6.『街ingメーカー4』(2011年11月23日発売、発売元:ディースリー・パブリッシャー)
街ingメーカー(まっちんぐめーかー)は、プレイヤーが開発した街で、個性ある住民とのコミュニケーションをとることによって街を発展させてゆくシステムに特長があったシミュレーションゲームです。
『街ingメーカー4』では上記の特長が省かれてしまい、住民たちは定型メッセージをつぶやく無個性な通行人に成り下がりました。
結果、建物を設置して眺めるだけのゲームとなったうえ、建物設置に必要なポイントも枯渇が早く、
プレイ時間の大半が、ゲーム内の一日が終わってポイントが再補充されるまでの空虚な待ち時間になりました。
実在企業とのタイアップテナントは多いのですが、通常の建物の種類が妙に少なく、
例えば学校の場合、小中高校の区別など一切無く、総合学園という建物でひとくくりされてしまったりと、バリエーションに欠けます。
選評で十二分に説明しつくせる乏しい内容で、シリーズ経験の有無を問わずプレイヤーに安定した虚無感を与えノミネートされました。
記述は薄くなりましたが、語るところが無いのが最大の問題と言えましょう。

7.『ドラゴンボール アルティメットブラスト』(2011年12月8日発売、発売元:バンダイナムコゲームス)
『ドラゴンボール』は、単行本の発行部数が全世界で3億5000万部を突破し、今なお世界有数の人気を誇る、鳥山明の漫画です。
アニメ化などメディアミックスも盛んに行われ、原作漫画の他、アニメの設定も取り入れたゲームも多数製作されています。
.『ドラゴンボール アルティメットブラスト』は、数ある『ドラゴンボール』ゲームのうち、着実に進化を遂げ評価を上げてきた
『ドラゴンボール レイジングブラスト2』の次回作に当たる作品でしたが、敷居を低くする方向に大幅な進化を遂げてしまった結果、
頻繁に挿入されるQTEを中心とする過度に簡略化されたシステムに豹変しました。
ことあるごとにQTEが挿入されてゲームの流れを断ち、全キャラクター共通のQTE演出のせいで、キャラクターの個性まで簡略化されてしまいました。
キャラクターは個性だけではなく、頭数まで省略され、
ギニュー特戦隊にグルドだけいなかったり、
クウラは出ないのにメタルクウラがボスとしていきなり登場したり、
悟天や少年トランクスが出てこなかったり、
と、抜けが目立つ上、登場しないキャラクターが活躍するシーンがカットされてストーリーモードも歯抜け状態になり、
ガッカリの一言では済まされない一線を踏み越えてノミネートに至りました。

今回、大賞の選考に当たり、単純な方法を採用しました。
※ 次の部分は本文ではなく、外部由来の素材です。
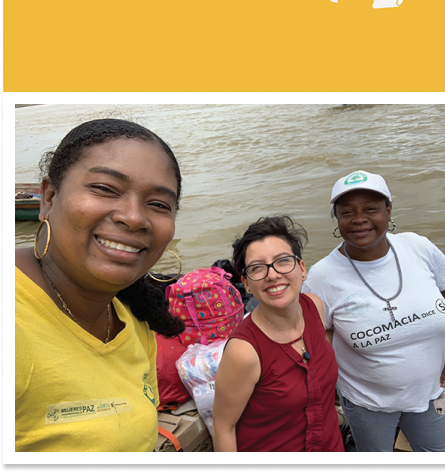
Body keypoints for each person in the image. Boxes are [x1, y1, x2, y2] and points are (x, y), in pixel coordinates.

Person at [15, 119, 187, 451]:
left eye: (158, 204)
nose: (134, 217)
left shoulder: (131, 319)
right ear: (48, 198)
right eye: (105, 188)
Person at [304, 170, 445, 452]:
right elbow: (314, 338)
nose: (359, 219)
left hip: (429, 393)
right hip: (368, 403)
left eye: (371, 209)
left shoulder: (417, 247)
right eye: (347, 212)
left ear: (388, 211)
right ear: (337, 220)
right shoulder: (321, 278)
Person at [212, 216, 343, 452]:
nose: (272, 275)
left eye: (283, 261)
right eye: (257, 268)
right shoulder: (244, 351)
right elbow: (223, 427)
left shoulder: (315, 308)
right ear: (247, 284)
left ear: (302, 269)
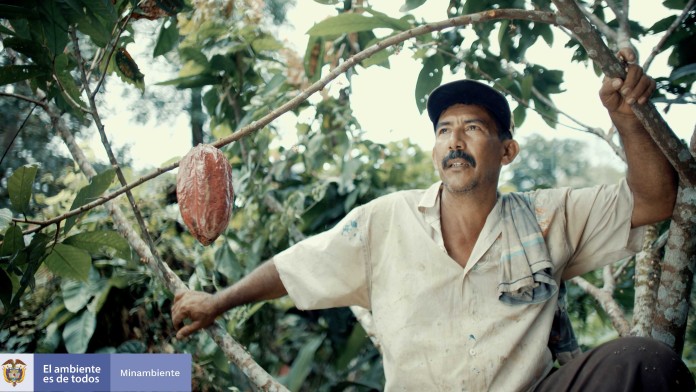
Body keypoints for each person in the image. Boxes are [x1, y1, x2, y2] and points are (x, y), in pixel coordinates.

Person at [172, 49, 694, 391]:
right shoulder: (385, 221)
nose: (456, 141)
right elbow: (295, 268)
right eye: (445, 130)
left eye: (474, 128)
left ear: (506, 150)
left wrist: (626, 117)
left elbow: (652, 202)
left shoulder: (544, 216)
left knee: (645, 362)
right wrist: (218, 302)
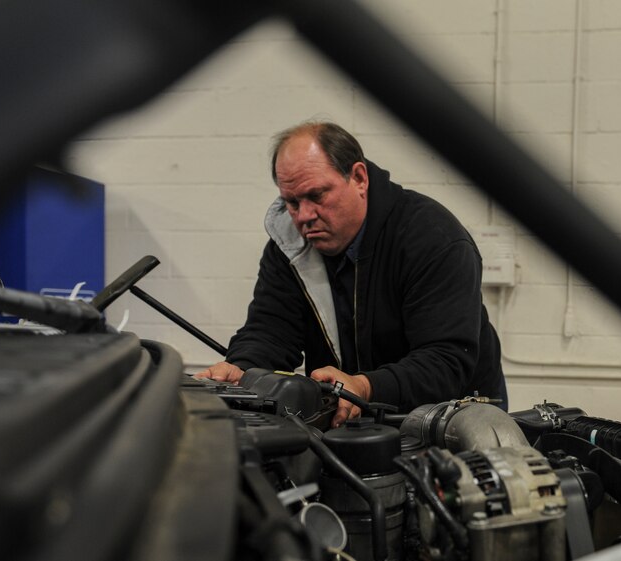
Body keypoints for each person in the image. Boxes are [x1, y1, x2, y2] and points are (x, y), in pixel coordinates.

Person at [196, 121, 507, 427]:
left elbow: (445, 362)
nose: (303, 217)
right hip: (349, 420)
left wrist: (365, 387)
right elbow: (271, 330)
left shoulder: (432, 237)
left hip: (452, 425)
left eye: (317, 196)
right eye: (292, 202)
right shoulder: (289, 247)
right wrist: (242, 368)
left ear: (359, 178)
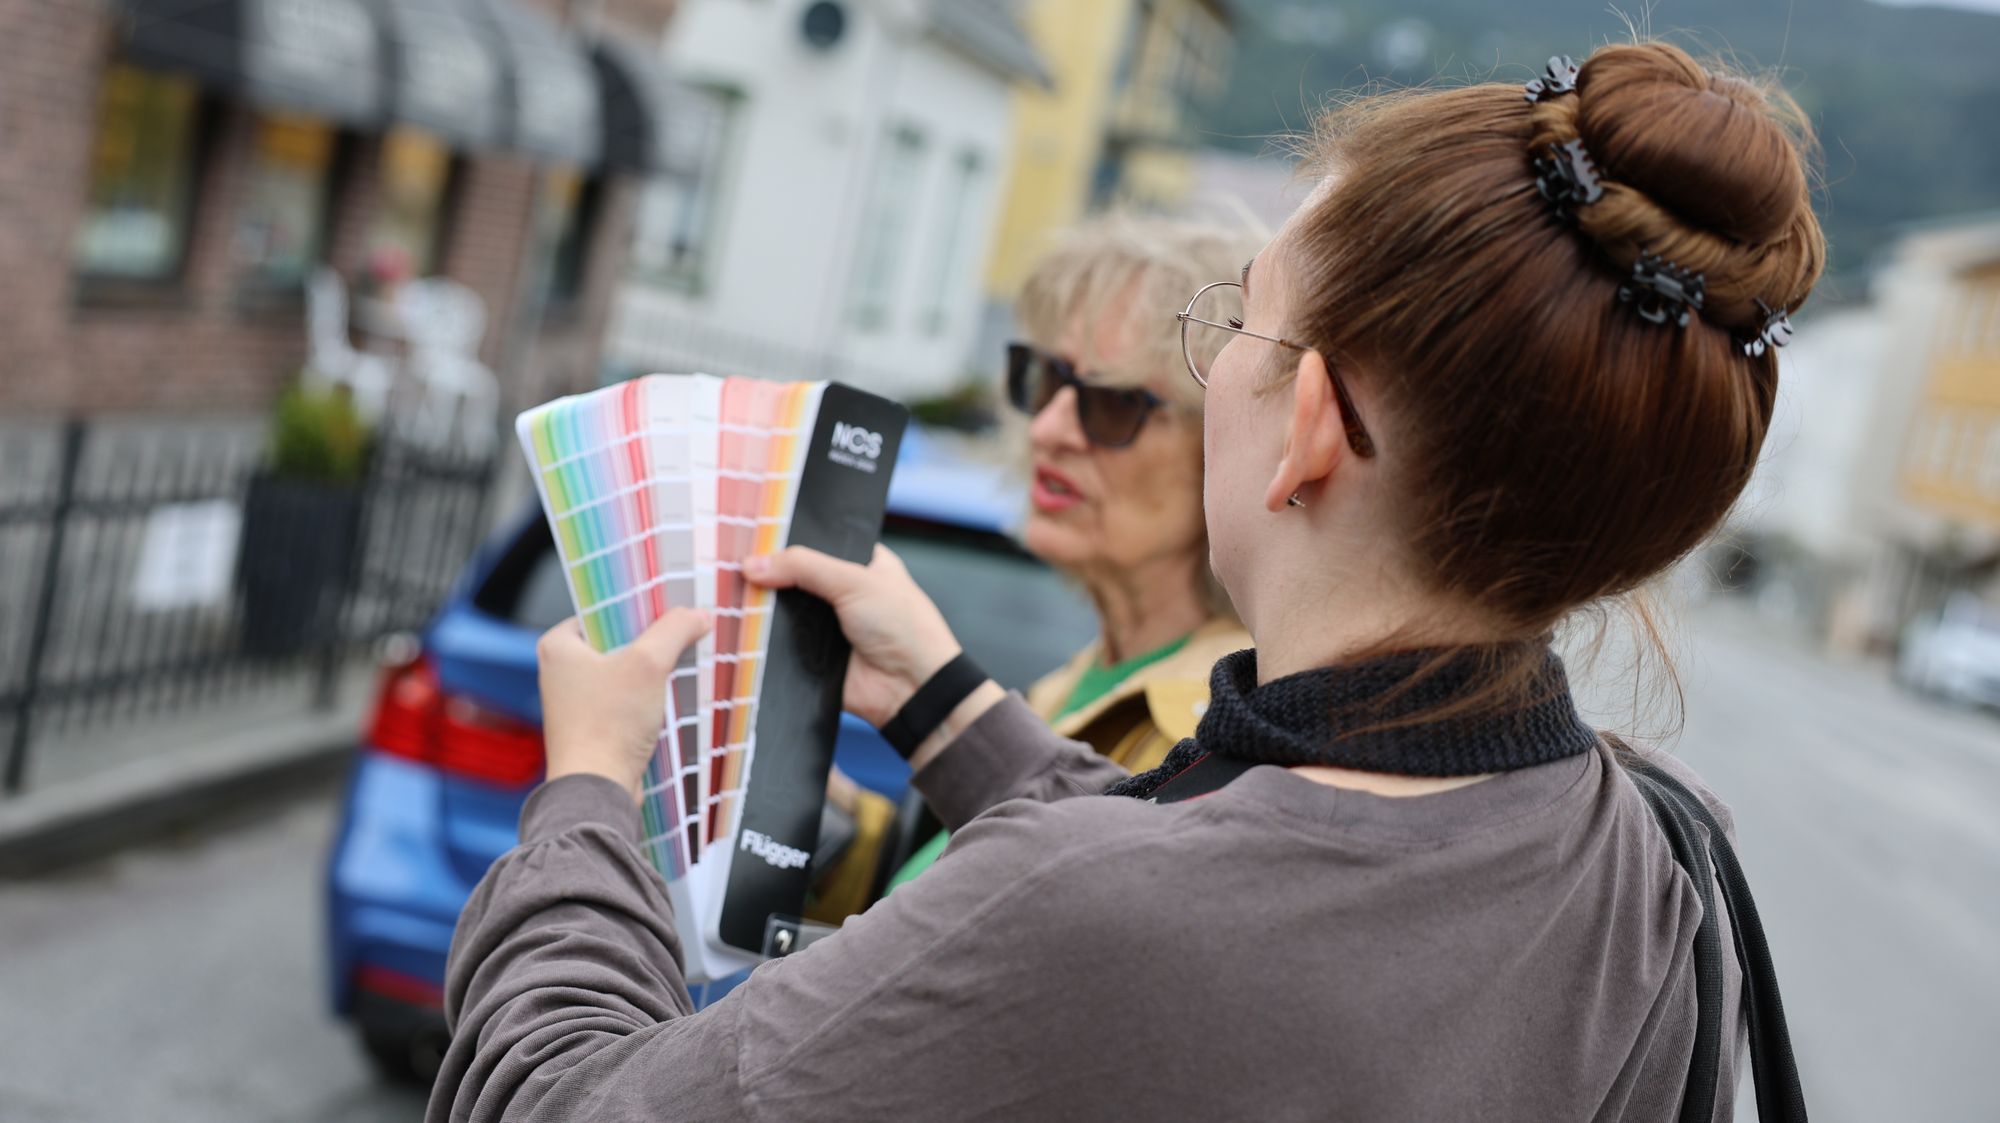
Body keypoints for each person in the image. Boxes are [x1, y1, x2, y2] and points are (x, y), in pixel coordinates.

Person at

「総評執筆者が全ノミネート作品をプレイして比較する」という方法です。
その結果、『Wizardry 囚われし亡霊の街』を大賞に選びました。
実は、当総評の執筆段階において、総評執筆者のプレイ進行度はシナリオ1クリアの段階に留まっているのですが、この時点で既に
・単調なダンジョン内を、スイッチを捜して彷徨う膨大かつ空虚な探索時間
・高威力の攻撃を連打して勝負がつく、単調かつバランスの崩壊した戦闘
・ストレスの原因となる、妙に遅いレスポンスや使いづらいUI
・完治していないセーブ不能バグや、基本的に静止画であるにも関わらず処理落ちするダンジョン
といった面で十分に、他のノミネート作品と互角以上に勝負できる実力を見せており、
戦闘バランスが完全崩壊する、とされるシナリオ3の検証を待たずして大賞を決定しました。
選考は難航しませんでした。今回のノミネート作品はすべて横並びのように感じられましたが、
いざ蓋を開けてみれば化け物が一体紛れ込んでいただけのことでした。

2011年のクソゲーオブザイヤーは、ノミネートされた7作品全てがシリーズタイトルと、完全新規タイトルのノミネートがない年になりました。
シリーズ化されている作品はもともと人気の出た作品であり、人気を下支えする面白さを見込むことの出来る、謂わば安牌のはずでした。
完全新規タイトルが減少する一方でシリーズタイトルのクソゲー化が相次ぐ現状に、ゲーム業界の暗い未来が案ぜられてなりません。

ここまで、長い文章にお付き合いいただきありがとうございました。気の利いた締めの言葉は思いつけませんので、
代わりにお気に入りの戯曲の台詞を改変して締めとしたいと思います。
"Kuso-ges everywhere-now and to come-I absolve you all. Amen!"